U.S. Department of Defense


Date of this Version



Annals of Global Health, VOL. 81, NO. 5 , 2015, September - October 2015 : 587 - 588.


Published by Elsevier Inc. on behalf of Icahn School of Medicine at Mount Sinai. This is an open access article under the CC BY-NC-ND license.


Much of what happens in our world is linear and predictable, like clockwork in some cases. In other areas, nonlinear and startling trajectories best describe the behavior of economies, political movements, or complex health systems. In global health, progress has been surprising and dramatic in some areas, but discouraging and slow in others. Its future might be more plodding slowly forward, or it might behave as other complex open systems do, in spectacular and nonlinear ways.

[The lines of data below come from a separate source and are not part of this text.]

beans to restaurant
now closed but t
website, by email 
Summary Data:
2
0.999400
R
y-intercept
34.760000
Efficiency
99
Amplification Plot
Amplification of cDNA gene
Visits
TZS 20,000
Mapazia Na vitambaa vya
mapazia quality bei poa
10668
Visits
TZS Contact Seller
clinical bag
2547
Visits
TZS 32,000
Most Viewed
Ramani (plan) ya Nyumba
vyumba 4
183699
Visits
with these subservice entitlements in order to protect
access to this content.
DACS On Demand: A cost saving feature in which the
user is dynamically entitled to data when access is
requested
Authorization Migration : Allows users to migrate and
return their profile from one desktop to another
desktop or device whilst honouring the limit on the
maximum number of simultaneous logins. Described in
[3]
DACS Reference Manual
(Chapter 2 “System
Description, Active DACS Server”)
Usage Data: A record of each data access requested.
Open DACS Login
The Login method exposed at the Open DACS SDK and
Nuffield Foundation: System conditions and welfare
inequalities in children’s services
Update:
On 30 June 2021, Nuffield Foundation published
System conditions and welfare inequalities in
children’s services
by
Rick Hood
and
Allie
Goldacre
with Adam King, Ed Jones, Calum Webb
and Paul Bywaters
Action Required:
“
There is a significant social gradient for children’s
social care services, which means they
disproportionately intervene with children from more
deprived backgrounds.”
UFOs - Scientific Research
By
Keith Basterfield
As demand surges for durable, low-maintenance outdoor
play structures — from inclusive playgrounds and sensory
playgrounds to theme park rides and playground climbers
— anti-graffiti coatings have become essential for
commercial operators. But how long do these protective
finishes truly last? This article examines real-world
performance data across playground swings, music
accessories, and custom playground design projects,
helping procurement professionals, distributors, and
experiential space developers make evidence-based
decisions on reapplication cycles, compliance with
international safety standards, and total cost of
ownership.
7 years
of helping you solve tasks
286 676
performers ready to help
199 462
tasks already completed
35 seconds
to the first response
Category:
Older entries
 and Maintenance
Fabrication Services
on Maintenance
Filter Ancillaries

Many complex physical processes, such as chemistry “saturation” curves, the growth curve of populations, and improvements in national longevity follow a sigmoid (S-shaped) curve. Input in the early stages does not create much response, until reaching a tipping point and breaking into an exponential rise, when return on investment vastly outruns input. After the dramatic rise, output stabilizes and reaches a plateau, when saturation or carrying capacity is achieved, and additional input produces diminishing returns. I believe that 21stcentury growth in most global health indices will describe a sigmoid curve.

Samuel Preston demonstrated this behavior in his description of the relationship of longevity to per capita gross national product (GNP).1 At relatively low GNP values ($2000), average national longevity rises dramatically with small incremental increases in economic activity. Many of the developing world nations are poised today at the base of the steep up-sloping segment of Preston’s curve. At about $5000 GNP per capita, the remarkable longevity gains flatten out, and slowly inch up as GNP increases to about $20,000 per capita. Preston’s curve has been plotted for each decade since his original report in 1975, and the sigmoid shape of the curve has not changed. Swedish epidemiologist and YouTube star Hans Rosling tells us this story in four minutes in his unforgettable and energetic style.